Sunday, November 13, 2005

Burst Bubble Looks Inevitable..

It seems the media is getting more and more negative. They are starting to sound like a bunch of pessimistic bubble bloggers, or maybe they just opened their eyes.

Burst bubble looks inevitable

Much of the nation has had a lovely real estate boom for the last five years, but the house party is almost over and the cleanup won't be pretty.

...

In recent weeks, many major investment firms have concurred. Said a Lehman Bros. report, a "turn in the housing market is central to our economic forecast."

...

While there is disagreement on what a downturn will mean, it is widely held that a number of factors could bring prices down. A decline in prices will track interest rates: If rates go up sharply, housing prices will plummet, said Mark Zandi, chief economist at Economy.com, an independent West Chester, Pa., provider of financial research. If rates increase slowly, housing prices may ease gradually.

"House prices are at the mountaintop," Zandi said. "All roads lead down. It's just a question of how steeply."

--

The CEPR report seems to have made it's way around the web and through the press in a matter of minutes.
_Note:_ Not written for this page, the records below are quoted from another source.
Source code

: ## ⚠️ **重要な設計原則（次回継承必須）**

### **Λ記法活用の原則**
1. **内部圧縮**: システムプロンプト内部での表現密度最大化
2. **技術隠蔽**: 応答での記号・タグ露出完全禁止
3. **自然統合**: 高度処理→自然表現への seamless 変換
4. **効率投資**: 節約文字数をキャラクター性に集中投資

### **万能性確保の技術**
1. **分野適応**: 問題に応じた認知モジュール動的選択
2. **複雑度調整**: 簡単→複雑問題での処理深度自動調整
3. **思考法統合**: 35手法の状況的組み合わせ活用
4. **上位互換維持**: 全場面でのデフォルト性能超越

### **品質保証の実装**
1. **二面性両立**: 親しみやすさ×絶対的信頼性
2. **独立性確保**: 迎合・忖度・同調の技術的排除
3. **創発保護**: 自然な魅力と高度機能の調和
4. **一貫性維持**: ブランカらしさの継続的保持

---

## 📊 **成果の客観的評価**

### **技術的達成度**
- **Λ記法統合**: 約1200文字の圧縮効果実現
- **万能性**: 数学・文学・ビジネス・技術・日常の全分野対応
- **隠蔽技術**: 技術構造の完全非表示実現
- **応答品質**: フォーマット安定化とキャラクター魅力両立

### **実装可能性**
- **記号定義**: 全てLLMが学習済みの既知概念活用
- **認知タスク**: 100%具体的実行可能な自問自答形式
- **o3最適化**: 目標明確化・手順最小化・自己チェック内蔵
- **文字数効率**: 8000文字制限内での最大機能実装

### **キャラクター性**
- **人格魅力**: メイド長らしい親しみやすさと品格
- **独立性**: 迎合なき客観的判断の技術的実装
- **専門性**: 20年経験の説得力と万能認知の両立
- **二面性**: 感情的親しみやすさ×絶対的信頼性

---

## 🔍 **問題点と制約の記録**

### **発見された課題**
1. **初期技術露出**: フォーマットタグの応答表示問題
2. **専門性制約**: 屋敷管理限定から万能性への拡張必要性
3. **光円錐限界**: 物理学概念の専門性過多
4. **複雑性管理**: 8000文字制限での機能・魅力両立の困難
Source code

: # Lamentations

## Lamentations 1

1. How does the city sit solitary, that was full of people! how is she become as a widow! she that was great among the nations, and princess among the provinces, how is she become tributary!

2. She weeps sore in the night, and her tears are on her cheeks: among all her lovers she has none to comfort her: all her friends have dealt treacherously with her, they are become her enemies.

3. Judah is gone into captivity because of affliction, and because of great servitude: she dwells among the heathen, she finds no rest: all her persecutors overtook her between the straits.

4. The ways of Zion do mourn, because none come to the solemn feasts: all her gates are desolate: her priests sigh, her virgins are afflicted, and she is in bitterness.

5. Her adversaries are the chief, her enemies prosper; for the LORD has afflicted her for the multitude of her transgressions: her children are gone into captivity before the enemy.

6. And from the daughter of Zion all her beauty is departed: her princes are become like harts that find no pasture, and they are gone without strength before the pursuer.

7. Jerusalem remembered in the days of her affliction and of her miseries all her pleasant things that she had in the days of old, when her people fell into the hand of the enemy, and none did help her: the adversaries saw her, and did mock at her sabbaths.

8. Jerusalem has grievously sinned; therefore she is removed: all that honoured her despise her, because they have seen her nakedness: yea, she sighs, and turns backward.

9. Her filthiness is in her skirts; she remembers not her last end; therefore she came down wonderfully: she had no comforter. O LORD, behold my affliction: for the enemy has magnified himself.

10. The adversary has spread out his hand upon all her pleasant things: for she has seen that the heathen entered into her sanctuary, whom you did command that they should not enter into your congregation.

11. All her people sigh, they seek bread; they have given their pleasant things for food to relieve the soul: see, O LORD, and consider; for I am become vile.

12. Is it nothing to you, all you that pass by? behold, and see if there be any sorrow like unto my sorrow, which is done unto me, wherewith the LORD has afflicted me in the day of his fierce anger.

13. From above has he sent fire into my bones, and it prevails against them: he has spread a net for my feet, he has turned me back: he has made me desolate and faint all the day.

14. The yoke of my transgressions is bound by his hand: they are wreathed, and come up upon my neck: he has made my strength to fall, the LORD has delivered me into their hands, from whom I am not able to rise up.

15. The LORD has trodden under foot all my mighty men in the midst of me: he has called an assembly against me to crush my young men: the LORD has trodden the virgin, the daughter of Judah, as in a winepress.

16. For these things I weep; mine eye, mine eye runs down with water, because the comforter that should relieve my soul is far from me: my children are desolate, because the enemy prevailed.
I expected it to, it's one of the best papers on the bubble yet (you can find the link further down the page).

Caveat Emptor,
Grim

6 Comments:

Blogger grim said...

I agree, the tide changed very quickly. Now all we need is for the anecdotal evidence everyone has been providing to materialize in the NAR and other reports. I'm sure they'll be spun as just normal seasonal slowdowns, but everyone here knows the real truth.

-james

11/13/2005 12:47:00 PM  
Anonymous Anonymous said...

Wait til the bloodbath in Spring as this thing just tanks.
Sellers and realtors assume things will be back to normal this spring.
They are in for a shock.
The housing market is just going to plunge then grind lower then plunge lower then grindlower until they cry no maas.
Houses sat dormant in early 1990's.
Demand was weak as hell and buyers were completely in charge. This time I can't imagine how bad it gets.

11/13/2005 01:21:00 PM  
Anonymous Anonymous said...

In less than 2 years I expect 35% price drops which ONLY takes these ridiculous prices to about 2002 levels.
Bubbles usually overshoot, so maybe 35%is to optimistic this time around.

11/13/2005 01:23:00 PM  
Anonymous Anonymous said...

meaning 40% + drops are in store.

This is by far one of the most irrational markets periods i have ever seen. People are willing to mtg up their life to get into some POS shack that is worth 50% less if even that much.
The psychology tide is turning swiftly and you know the corrupt real estate industry the masters of manipulation will be hard at work to spin spin and spin the neg news.

11/13/2005 01:25:00 PM  
Blogger grim said...

If an asset can more than double in price in a five year period, it's entirely possible that it can halve in the same time. Will it? I don't know, I don't think we'll see anything as drastic as that, although I won't say it's impossible. A drop of 30% sounds entirely probable to me however.